Variations we also hear are "ITIL Gets in the way". or "ITIL adds overhead". I always tell clients that it is highly unlikely that the application of ITSM principles will save them money. I think those who sell ITSM or ITIL as a cost-saving tool are misleading clients or know little about ITSM. An improvement initiative will almost certainly add new activities, roles and even tools, as the client uncovers all this stuff they really ought to be doing but aren't.
Think of ITIL as your conscience. Or your Mum.
- You really ought to be analysing UCs to ensure they match up with your SLA commitments
- All calls should be recorded
- perform a post-implementation analysis of failed changes
- how can you allow production changes that have no backout plan?
- there's no use promising availability levels if you can't measure them
- it is a good idea to define clearly what you actually do, in terms that those paying for it can relate to
- capture all proposals for new systems and prioritise them else you'll be swamped
- governance of IT happens outside IT - who's giving you direction?
- it is a good idea to think about how you will handle major incidents before they happen
- IT disaster recovery planning is pointless unless done in the context of business continuity
- clean your teeth
ITIL is a reference framework: we can use it as a reference against which to compare ourselves in order to see where there are gaps, where we could do better.
If your developers are charging into production in an uncontrolled manner without forewarning and training the users and without checking for clashes with changes to underpinning systems (the short name for that is "Agile"); if nobody knows exactly how much work your helpdesk does in a day; if you have too many outages or failed changes; if your suppliers ride roughshod over you because nobody holds them accountable; if nobody is settign policy around what users and business units can buy; if nobody in the business can tell you what is your most important service... if you need to improve your IT management then guess what: that is going to involve extra work. Somebody will need to do more.

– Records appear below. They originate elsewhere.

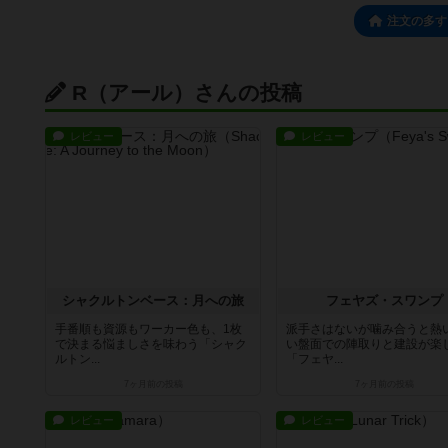
注文の多す
R（アール）さんの投稿
レビュー
レビュー
シャクルトンベース：月への旅
フェヤズ・スワンプ
手番順も資源もワーカー色も、1枚
派手さはないが噛み合うと熱
で決まる悩ましさを味わう「シャク
い盤面での陣取りと建設が楽
ルトン...
「フェヤ...
7ヶ月前
の投稿
7ヶ月前
の投稿
レビュー
レビュー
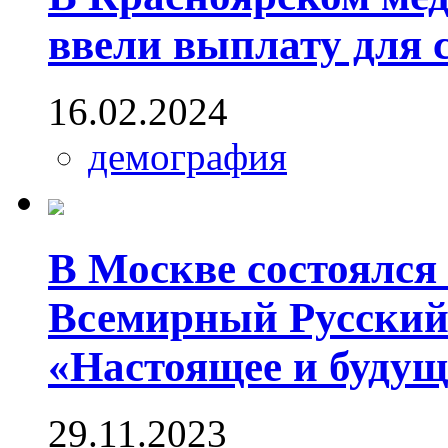
ввели выплату для 
16.02.2024
демография
В Москве состоялс
Всемирный Русский
«Настоящее и будущ
29.11.2023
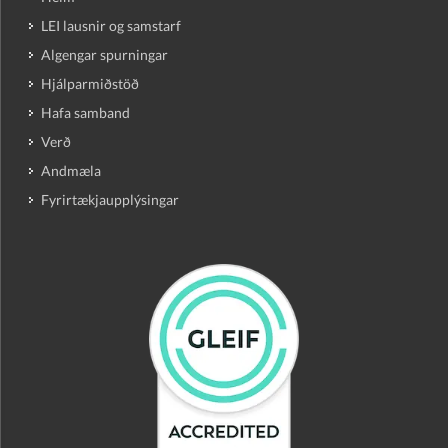
LEI lausnir og samstarf
Algengar spurningar
Hjálparmiðstöð
Hafa samband
Verð
Andmæla
Fyrirtækjaupplýsingar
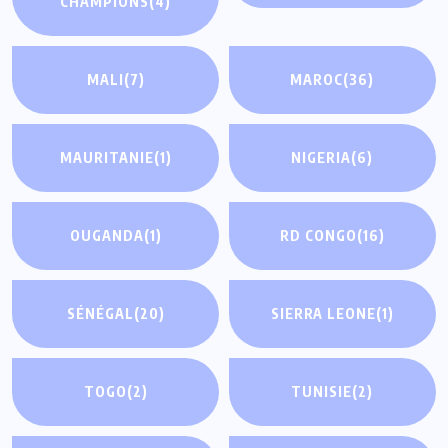
CHAMPIONS
(4)
MALI
(7)
MAROC
(36)
MAURITANIE
(1)
NIGERIA
(6)
OUGANDA
(1)
RD CONGO
(16)
SÉNÉGAL
(20)
SIERRA LEONE
(1)
TOGO
(2)
TUNISIE
(2)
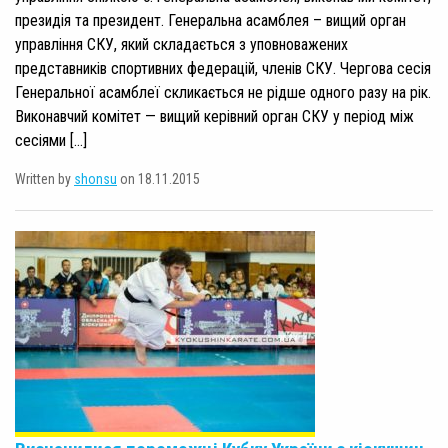
президія та президент. Генеральна асамблея – вищий орган
управління СКУ, який складається з уповноважених
представників спортивних федерацій, членів СКУ. Чергова сесія
Генеральної асамблеї скликається не рідше одного разу на рік.
Виконавчий комітет — вищий керівний орган СКУ у період між
сесіями […]
Written by
shonsu
on 18.11.2015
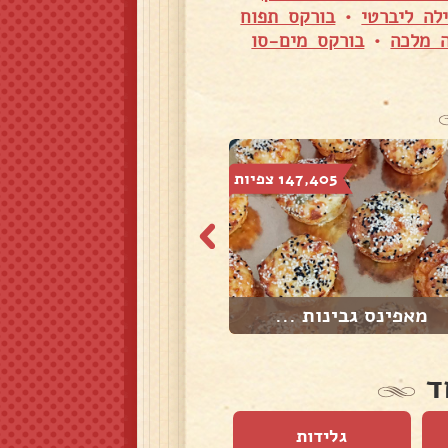
לה ליברטי
•
בורקס תפוח
ה מלכה
•
בורקס מים-סו
147,405 צפיות
31,943 צפיות
מאפינס גבינות ...
לזניה תרד וגבינ...
ד
גלידות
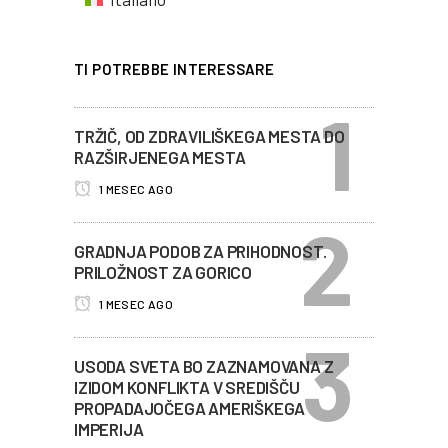
TI POTREBBE INTERESSARE
TRŽIČ, OD ZDRAVILIŠKEGA MESTA DO
RAZŠIRJENEGA MESTA
1 MESEC AGO
GRADNJA PODOB ZA PRIHODNOST.
PRILOŽNOST ZA GORICO
1 MESEC AGO
USODA SVETA BO ZAZNAMOVANA Z
IZIDOM KONFLIKTA V SREDIŠČU
PROPADAJOČEGA AMERIŠKEGA
IMPERIJA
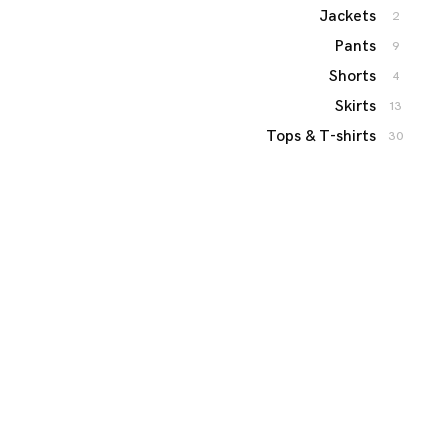
Jackets
2
Pants
9
Shorts
4
Skirts
13
Tops & T-shirts
30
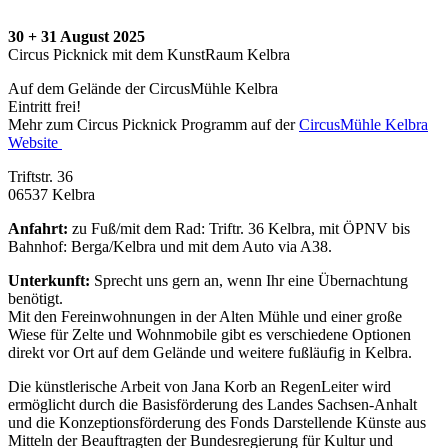
30 + 31 August 2025
Circus Picknick mit dem KunstRaum Kelbra
Auf dem Gelände der CircusMühle Kelbra
Eintritt frei!
Mehr zum Circus Picknick Programm auf der
CircusMühle Kelbra
Website
Triftstr. 36
06537 Kelbra
Anfahrt:
zu Fuß/mit dem Rad: Triftr. 36 Kelbra, mit ÖPNV bis
Bahnhof: Berga/Kelbra und mit dem Auto via A38.
Unterkunft:
Sprecht uns gern an, wenn Ihr eine Übernachtung
benötigt.
Mit den Fereinwohnungen in der Alten Mühle und einer große
Wiese für Zelte und Wohnmobile gibt es verschiedene Optionen
direkt vor Ort auf dem Gelände und weitere fußläufig in Kelbra.
Die künstlerische Arbeit von Jana Korb an RegenLeiter wird
ermöglicht durch die Basisförderung des Landes Sachsen-Anhalt
und die Konzeptionsförderung des Fonds Darstellende Künste aus
Mitteln der Beauftragten der Bundesregierung für Kultur und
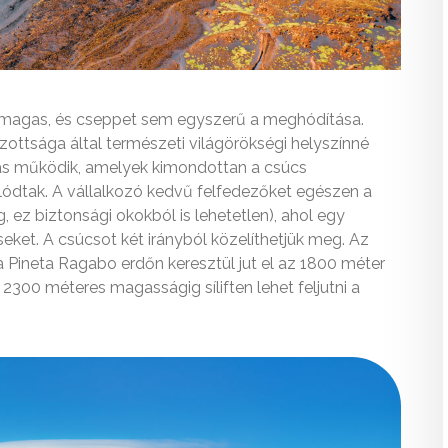
magas, és cseppet sem egyszerű a meghódítása.
ottsága által természeti világörökségi helyszínné
zás működik, amelyek kimondottan a csúcs
lódtak. A vállalkozó kedvű felfedezőket egészen a
, ez biztonsági okokból is lehetetlen), ahol egy
eket. A csúcsot két irányból közelíthetjük meg. Az
a Pineta Ragabo erdőn keresztül jut el az 1800 méter
300 méteres magasságig síliften lehet feljutni a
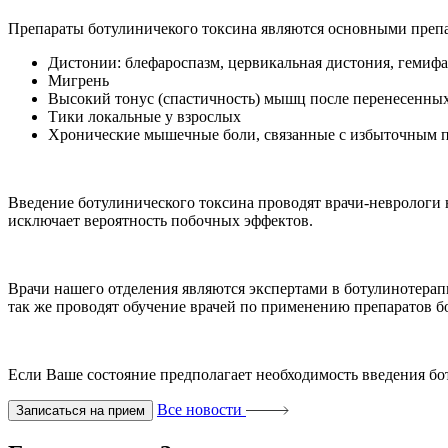
Препараты ботулиничекого токсина являются основными препа
Дистонии: блефароспазм, цервикальная дистония, гемифа
Мигрень
Высокий тонус (спастичность) мышц после перенесенных 
Тики локальные у взрослых
Хронические мышечные боли, связанные с избыточным 
Введение ботулинического токсина проводят врачи-неврологи 
исключает вероятность побочных эффектов.
Врачи нашего отделения являются экспертами в ботулинотера
так же проводят обучение врачей по применению препаратов б
Если Ваше состояние предполагает необходимость введения б
Все новости
Записаться на прием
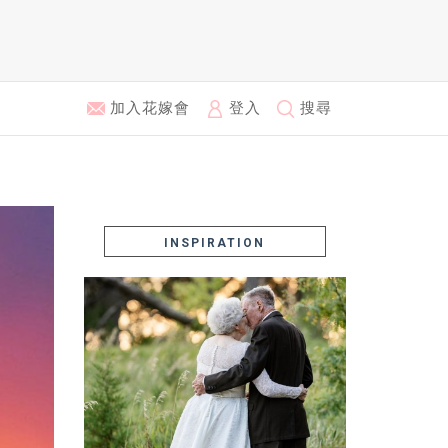
加入花嫁會
登入
搜尋
INSPIRATION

Oh sure there are efficiency gains when you reduce rework, duplication and failure. But in the real world these are usually swamped by the increased workload of doing things that were never done before, or doing things better.
ITIL doesn't slow things down. Thinking about what you are doing slows things down. Writing down what you plan to do and what you actually did slows things down. Communicating and collaborating with other affected parties slows things down. Checking that you are not endangering the viability of the company slows things down. Performing the due diligence so that the Board of Directors can sign off their Sarbanes-Oxley commitments slows things down.
ITIL doesn't get in the way. Messy reality gets in the way of tech fantasy oversimplification. Our responsibilities to protect the company assets gets in the way of new toys. Our need to compensate for poor governance and policy gets in the way of nimble decision making. Unscrupulous vendor marketing gets in the way of building a consistent IT architecture.
ITIL doesn't add overhead. Reducing risk adds overhead. Increasing efficiency - ironically - also adds overhead. Improving quality adds overhead. Adding new systems and capabilities adds overhead. And of course increasing value adds overhead.
This "ITIL slows things down" crap is immature whining from tech cowboys who don't understand business. ITIL (or ITSM in general) isn't some extra optional accessory to the conduct of IT. ITIL (or COBIT or...) is a set of nagging reminders of all the things you ought to be paying attention to if you were doing your job properly. Real professionals are grateful for that.